The Enid News and Eagle, Enid, OK

Boy Scouts

February 6, 2010

Helldogs learn to keep the campfires burning

I grew up in Southern California in the ’70’s, the youngest of three boys.

All three of us became Eagle Scouts. I was in my brother Christopher’s patrol. Most patrols have animal names: Eagle patrol, Beaver patrol, etc.

Christopher had to name our patrol something different. He named our patrol after a mythical fire-breathing dog. We were the Helldog patrol. My mom made us a yellow flag, with a black, six legged, fire breathing dog in the center.

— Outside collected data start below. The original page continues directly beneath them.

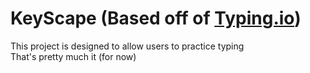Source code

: <h1>KeyScape (Based off of <a href="https://typing.io">Typing.io</a>)</h1>
<p>
This project is designed to allow users to practice typing <br>
That's pretty much it (for now)
</p>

Every year there was a big camporee where all the patrols competed in camp skills.

There was an obstacle course, first aid center, rope tying, etc. Judges would also come by each patrol’s camp and score us on cleanliness and on our cooking skills. The first year we went we came in 49th out of about 50 patrols. The next year we came in 13th. By the third or fourth year the Helldogs were No. 1!

Like most Scouts, our activities were primarily outdoors. We would backpack for a week each summer in the Sierras. The first year I went backpacking with the Scouts, I was 12 or 13. We hiked the Rae Lakes loop, which is in Sequoia/Kings Canyon. We had hiked for 3 or 4 days, over Glen Pass, and had come back down to an area that the rangers warned us contained bears. We decided to keep the bears away we would build a big fire and keep it going all night. We took one- or two-hour shifts all night long keeping that fire burning. It worked. The bears didn’t bother us that night.  So we hiked on the next morning.  We hiked 8 or 10 miles to the next camp, for one last night in the back-country. We were so exhausted from staying up the night before that we decided against keeping a fire going. Instead we hung our food from a bridge over the river and left our backpacks out and open.

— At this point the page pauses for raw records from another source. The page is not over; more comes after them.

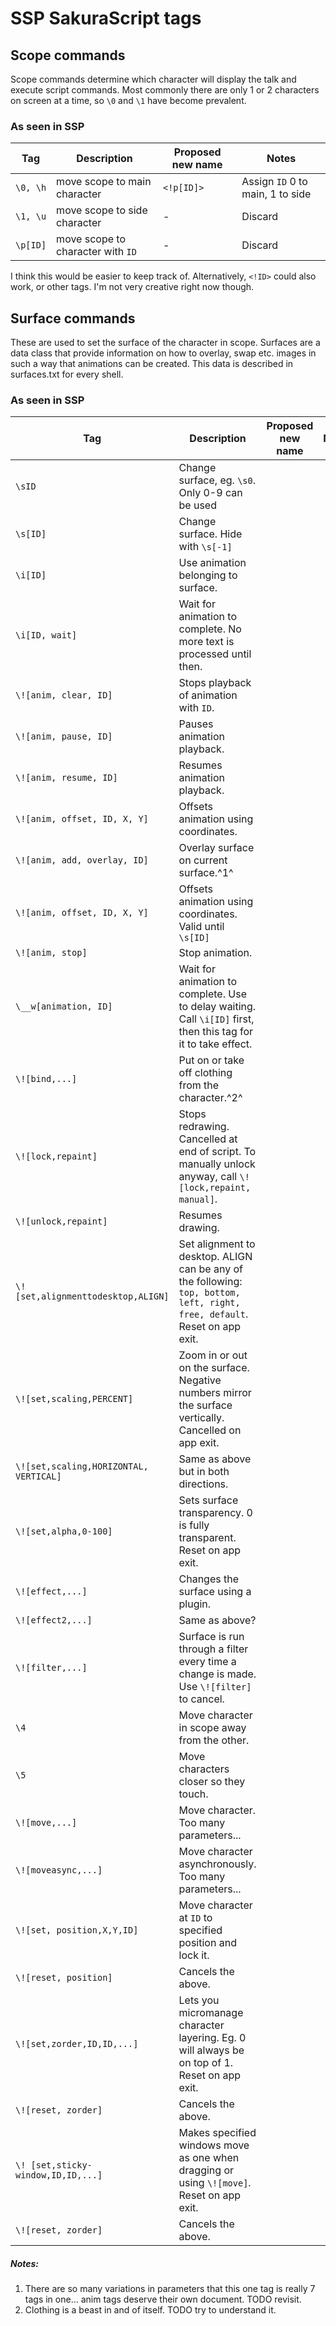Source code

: ﻿# SSP SakuraScript tags

## Scope commands
Scope commands determine which character will display the talk and execute script commands. Most commonly there are only 1 or 2 characters on screen at a time, so `\0` and `\1` have become prevalent.
### As seen in SSP
|Tag     |Description         |Proposed new name|Notes
|--------|--------------------|-----------------|--
|`\0, \h`|move scope to main character   |`<!p[ID]>`|Assign `ID` 0 to main, 1 to side|
|`\1, \u`|move scope to side character   |-|Discard
|`\p[ID]`|move scope to character with `ID`|-|Discard
I think this would be easier to keep track of. Alternatively, `<!ID>` could also work, or other tags. I'm not very creative right now though.
## Surface commands
These are used to set the surface of the character in scope. Surfaces are a data class that provide information on how to overlay, swap etc. images in such a way that animations can be created. This data is described in surfaces.txt for every shell.
### As seen in SSP
|Tag     |Description                                    |Proposed new name|Notes
|--------|-----------------------------------------------|-----------------|--------------------
|`\sID`  |Change surface, eg. `\s0`. Only 0-9 can be used|
|`\s[ID]`|Change surface. Hide with `\s[-1]`             |
|`\i[ID]`|Use animation belonging to surface.            |
|`\i[ID, wait]`|Wait for animation to complete. No more text is processed until then.|
|`\![anim, clear, ID]`|Stops playback of animation with `ID`.|
|`\![anim, pause, ID]`|Pauses animation playback.|
|`\![anim, resume, ID]`|Resumes animation playback.|
|`\![anim, offset, ID, X, Y]`|Offsets animation using coordinates.|
|`\![anim, add, overlay, ID]`|Overlay surface on current surface.^1^|
|`\![anim, offset, ID, X, Y]`|Offsets animation using coordinates. Valid until `\s[ID]`|
|`\![anim, stop]`|Stop animation.|
|`\__w[animation, ID]`|Wait for animation to complete. Use to delay waiting. Call `\i[ID]` first, then this tag for it to take effect.|
|`\![bind,...]`|Put on or take off clothing from the character.^2^|
|`\![lock,repaint]`|Stops redrawing. Cancelled at end of script. To manually unlock anyway, call `\![lock,repaint, manual]`.|
|`\![unlock,repaint]`|Resumes drawing.|
|`\![set,alignmenttodesktop,ALIGN]`|Set alignment to desktop. ALIGN can be any of the following: `top, bottom, left, right, free, default`. Reset on app exit.|
|`\![set,scaling,PERCENT]`|Zoom in or out on the surface. Negative numbers mirror the surface vertically. Cancelled on app exit.|
|`\![set,scaling,HORIZONTAL, VERTICAL]`|Same as above but in both directions.|
|`\![set,alpha,0-100]`|Sets surface transparency. 0 is fully transparent. Reset on app exit.|
|`\![effect,...]`|Changes the surface using a plugin.|
|`\![effect2,...]`|Same as above?|
|`\![filter,...]`|Surface is run through a filter every time a change is made. Use `\![filter]` to cancel.|
|`\4`|Move character in scope away from the other.|
|`\5`|Move characters closer so they touch.|
|`\![move,...]`|Move character. Too many parameters...|
|`\![moveasync,...]`|Move character asynchronously. Too many parameters...|
|`\![set, position,X,Y,ID]`|Move character at `ID` to specified position and lock it.|
|`\![reset, position]`|Cancels the above.|
|`\![set,zorder,ID,ID,...]`|Lets you micromanage character layering. Eg. 0 will always be on top of 1. Reset on app exit.|
|`\![reset, zorder]`|Cancels the above.|
|`\! [set,sticky-window,ID,ID,...]`|Makes specified windows move as one when dragging or using `\![move]`. Reset on app exit.|
|`\![reset, zorder]`|Cancels the above.|

##### Notes:
1. There are so many variations in parameters that this one tag is really 7 tags in one... anim tags deserve their own document. TODO revisit.
2. Clothing is a beast in and of itself. TODO try to understand it.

We slept out under the stars.  Very early the next morning I looked out from my sleeping bag to see a fawn gamboling among the ferns in a small meadow next to our camp, with the doe watching nearby. I watched for a while, enjoying the scene, and then went back to sleep. Later I woke to the dreaded word, “Bear.” A bear had come into our camp, not 30 feet from us and was tearing through our packs. The bear chewed on our plastic canteens a little bit (smelling the Kool aid), and then rambled out of our camp, leaving us as excited as you can imagine.  I have had other bear encounters over the years — most recently while backpacking with my three sons and nephews in Yosemite — but that encounter really stands out. I kept that canteen as a memento. It’s around here someplace.

  One adventure my brothers went on as Scouts, which I didn’t, was a 50 mile bicycle trip to earn the Bicycling merit badge.

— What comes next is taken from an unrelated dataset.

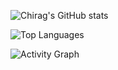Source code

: ![Chirag's GitHub stats](https://github-readme-stats.vercel.app/api?username=chiragsrinivas72&show_icons=true&count_private=true&include_all_commits=true&theme=tokyonight)

![Top Languages](https://github-readme-stats.vercel.app/api/top-langs/?username=chiragsrinivas72&layout=compact&langs_count=8&theme=tokyonight)

![Activity Graph](https://github-readme-activity-graph.vercel.app/graph?username=chiragsrinivas72&theme=tokyo-night)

They decided to bike from our home in Glendale to the beach. They picked the shortest route and went for it. They succeeded in the 50-mile bike trip, but Christopher came home with something he hadn’t planned on. The shortest route goes through Watts. He came home with a big fat lip, having to defend his bike from a thief. On that day, he had received a good turn from a friend, when a stranger ran the thief off.

Then, as now, the Boy Scouts program helps develop character in young men, teaching the attributes of the Scout law, largely through outdoor skills and adventures. What I also learned in Scouts is persistence. You can’t give up in the middle of a backpacking trip. You have to push on to the top of the mountain to see the vista beyond. Thank you for the opportunity to reminisce about my youth. Thank you to all the great Scout leaders I have known over the years, especially Roger Greenlaw, Dale Huse, Kevin Smith, Tom Miller, Paul Dunbar and Bill Foster. Go Helldogs!